WHAT IS REQUIRED:
Update the listing below by changing every "collectors" to "collected by". Leave everything else unchanged.

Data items

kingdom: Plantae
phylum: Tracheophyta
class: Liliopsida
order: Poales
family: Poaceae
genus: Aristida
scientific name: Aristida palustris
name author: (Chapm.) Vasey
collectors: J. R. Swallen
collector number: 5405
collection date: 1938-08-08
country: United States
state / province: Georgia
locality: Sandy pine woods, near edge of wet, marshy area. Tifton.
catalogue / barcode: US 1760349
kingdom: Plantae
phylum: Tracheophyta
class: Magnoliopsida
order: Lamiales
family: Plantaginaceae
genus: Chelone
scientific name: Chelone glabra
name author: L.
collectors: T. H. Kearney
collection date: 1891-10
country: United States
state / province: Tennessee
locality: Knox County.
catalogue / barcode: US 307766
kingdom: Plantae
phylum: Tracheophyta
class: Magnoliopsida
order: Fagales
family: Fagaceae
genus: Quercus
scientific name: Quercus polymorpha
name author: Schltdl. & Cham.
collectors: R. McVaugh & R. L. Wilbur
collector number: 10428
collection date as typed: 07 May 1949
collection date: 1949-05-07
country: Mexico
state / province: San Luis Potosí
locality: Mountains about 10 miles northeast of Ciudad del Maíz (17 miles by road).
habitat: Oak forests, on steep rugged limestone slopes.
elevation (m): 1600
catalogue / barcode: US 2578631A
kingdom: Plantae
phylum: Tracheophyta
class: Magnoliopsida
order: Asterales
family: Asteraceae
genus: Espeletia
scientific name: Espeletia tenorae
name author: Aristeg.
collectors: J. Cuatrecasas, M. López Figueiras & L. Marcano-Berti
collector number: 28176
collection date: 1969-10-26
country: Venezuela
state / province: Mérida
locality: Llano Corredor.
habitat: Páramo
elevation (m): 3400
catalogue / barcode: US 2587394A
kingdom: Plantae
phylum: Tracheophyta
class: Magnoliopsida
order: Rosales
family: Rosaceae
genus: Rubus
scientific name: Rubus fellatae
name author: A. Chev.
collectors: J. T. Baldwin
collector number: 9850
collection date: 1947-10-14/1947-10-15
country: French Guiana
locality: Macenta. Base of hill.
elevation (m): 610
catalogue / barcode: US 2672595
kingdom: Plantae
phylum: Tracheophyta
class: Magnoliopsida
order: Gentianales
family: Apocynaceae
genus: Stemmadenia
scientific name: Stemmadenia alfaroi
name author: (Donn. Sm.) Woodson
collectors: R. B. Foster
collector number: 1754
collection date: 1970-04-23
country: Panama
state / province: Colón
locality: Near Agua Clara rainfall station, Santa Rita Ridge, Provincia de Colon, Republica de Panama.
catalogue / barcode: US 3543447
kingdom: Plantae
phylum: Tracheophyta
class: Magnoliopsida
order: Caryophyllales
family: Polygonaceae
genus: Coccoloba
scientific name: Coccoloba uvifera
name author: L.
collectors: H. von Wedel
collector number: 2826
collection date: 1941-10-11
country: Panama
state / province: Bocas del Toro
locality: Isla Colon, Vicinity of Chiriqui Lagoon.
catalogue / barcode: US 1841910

WRITTEN REPLY:
kingdom: Plantae
phylum: Tracheophyta
class: Liliopsida
order: Poales
family: Poaceae
genus: Aristida
scientific name: Aristida palustris
name author: (Chapm.) Vasey
collected by: J. R. Swallen
collector number: 5405
collection date: 1938-08-08
country: United States
state / province: Georgia
locality: Sandy pine woods, near edge of wet, marshy area. Tifton.
catalogue / barcode: US 1760349
kingdom: Plantae
phylum: Tracheophyta
class: Magnoliopsida
order: Lamiales
family: Plantaginaceae
genus: Chelone
scientific name: Chelone glabra
name author: L.
collected by: T. H. Kearney
collection date: 1891-10
country: United States
state / province: Tennessee
locality: Knox County.
catalogue / barcode: US 307766
kingdom: Plantae
phylum: Tracheophyta
class: Magnoliopsida
order: Fagales
family: Fagaceae
genus: Quercus
scientific name: Quercus polymorpha
name author: Schltdl. & Cham.
collected by: R. McVaugh & R. L. Wilbur
collector number: 10428
collection date as typed: 07 May 1949
collection date: 1949-05-07
country: Mexico
state / province: San Luis Potosí
locality: Mountains about 10 miles northeast of Ciudad del Maíz (17 miles by road).
habitat: Oak forests, on steep rugged limestone slopes.
elevation (m): 1600
catalogue / barcode: US 2578631A
kingdom: Plantae
phylum: Tracheophyta
class: Magnoliopsida
order: Asterales
family: Asteraceae
genus: Espeletia
scientific name: Espeletia tenorae
name author: Aristeg.
collected by: J. Cuatrecasas, M. López Figueiras & L. Marcano-Berti
collector number: 28176
collection date: 1969-10-26
country: Venezuela
state / province: Mérida
locality: Llano Corredor.
habitat: Páramo
elevation (m): 3400
catalogue / barcode: US 2587394A
kingdom: Plantae
phylum: Tracheophyta
class: Magnoliopsida
order: Rosales
family: Rosaceae
genus: Rubus
scientific name: Rubus fellatae
name author: A. Chev.
collected by: J. T. Baldwin
collector number: 9850
collection date: 1947-10-14/1947-10-15
country: French Guiana
locality: Macenta. Base of hill.
elevation (m): 610
catalogue / barcode: US 2672595
kingdom: Plantae
phylum: Tracheophyta
class: Magnoliopsida
order: Gentianales
family: Apocynaceae
genus: Stemmadenia
scientific name: Stemmadenia alfaroi
name author: (Donn. Sm.) Woodson
collected by: R. B. Foster
collector number: 1754
collection date: 1970-04-23
country: Panama
state / province: Colón
locality: Near Agua Clara rainfall station, Santa Rita Ridge, Provincia de Colon, Republica de Panama.
catalogue / barcode: US 3543447
kingdom: Plantae
phylum: Tracheophyta
class: Magnoliopsida
order: Caryophyllales
family: Polygonaceae
genus: Coccoloba
scientific name: Coccoloba uvifera
name author: L.
collected by: H. von Wedel
collector number: 2826
collection date: 1941-10-11
country: Panama
state / province: Bocas del Toro
locality: Isla Colon, Vicinity of Chiriqui Lagoon.
catalogue / barcode: US 1841910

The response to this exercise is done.